Required action 1 ->
Please write out the records as a numbered list, beginning at their first line and stopping after the line that contains "yläkerrassa + sauna, psh". Omit blank lines and leave out the pictures.

Text for analysis ->
━━━━━━━━
This another example of tabloid journalism in cycling that does nothing but harm the sport for no good reason except to sell newspapers, get hits and be antagonistic. All this list is saying is that certain riders were targeted for random testing in the 2010 TdF. That’s it. With a limited budget, targeted testing is a definitely a good thing (something the UCI has been criticised of not doing in the past), but I wouldn’t read much more into it that that. After each stage of the Tour, four riders are tested: the GC leader, the stage winner, and two riders at random. Also, every rider is tested before the prologue. All this list tells is who are the targeted random riders after each stage.

Nobody wins by this data being released and it does not help clean up the sport. Now that this is out there in the open, I hope that it’s interpreted by cycling fans as being a positive step in doping control rather than a way for the public to judge which riders are “suspicious” and which are clean.

Enjoy your weekend, enjoy the Giro and Tour of California, and dedicate your ride to Wouter.
━━━━━━━━
Data records ->

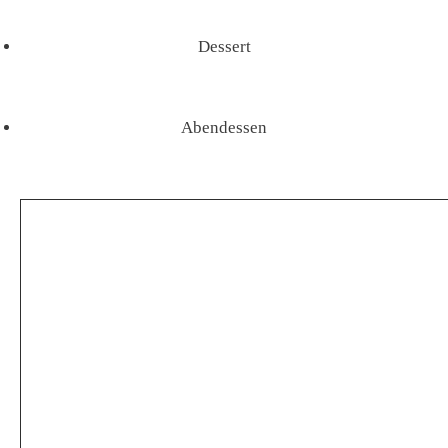
Dessert
Abendessen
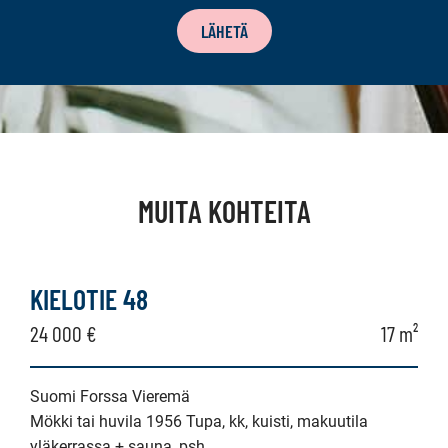
LÄHETÄ
MUITA KOHTEITA
KIELOTIE 48
24 000 €
17 m²
Suomi Forssa Vieremä
Mökki tai huvila 1956 Tupa, kk, kuisti, makuutila
yläkerrassa + sauna, psh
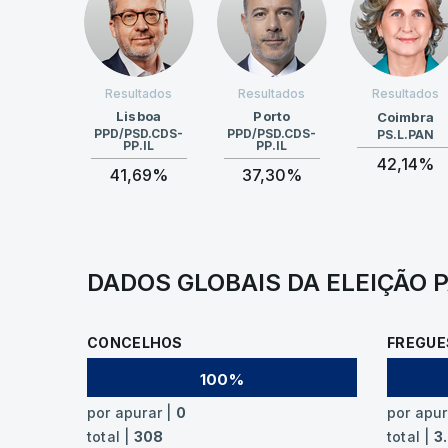
Resultados
Resultados
Resultados
Lisboa
Porto
Coimbra
PPD/PSD.CDS-
PPD/PSD.CDS-
PS.L.PAN
PP.IL
PP.IL
42,14%
41,69%
37,30%
DADOS GLOBAIS DA ELEIÇÃO 
CONCELHOS
FREGUE
100%
por apurar |
0
por apur
total |
308
total |
3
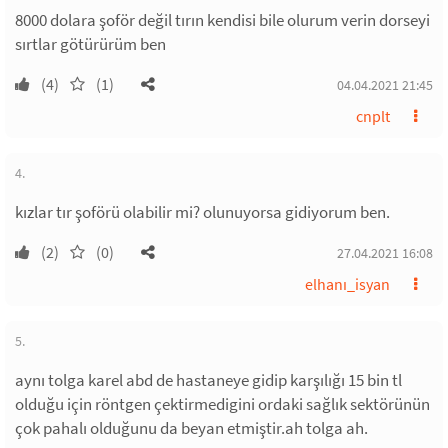
8000 dolara şoför değil tırın kendisi bile olurum verin dorseyi
sırtlar götürürüm ben
(4)
(1)
04.04.2021 21:45
cnplt
4.
kızlar tır şoförü olabilir mi? olunuyorsa gidiyorum ben.
(2)
(0)
27.04.2021 16:08
elhanı_isyan
5.
aynı tolga karel abd de hastaneye gidip karşılığı 15 bin tl
olduğu için röntgen çektirmedigini ordaki sağlık sektörünün
çok pahalı olduğunu da beyan etmiştir.ah tolga ah.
━━━━━━━━
Required action 2 ->
Repeat the passage of the cycling comment that begins at the words "Nobody wins by" and ends after "ride to Wouter.".

Your solution 1 ->
1. Dessert
2. Abendessen
3. LÄHETÄ
4. MUITA KOHTEITA
5. KIELOTIE 48
6. 24 000 €
7. 17 m²
8. Suomi Forssa Vieremä
9. Mökki tai huvila 1956 Tupa, kk, kuisti, makuutila
10. yläkerrassa + sauna, psh

Your solution 2 ->
Nobody wins by this data being released and it does not help clean up the sport. Now that this is out there in the open, I hope that it’s interpreted by cycling fans as being a positive step in doping control rather than a way for the public to judge which riders are “suspicious” and which are clean.

Enjoy your weekend, enjoy the Giro and Tour of California, and dedicate your ride to Wouter.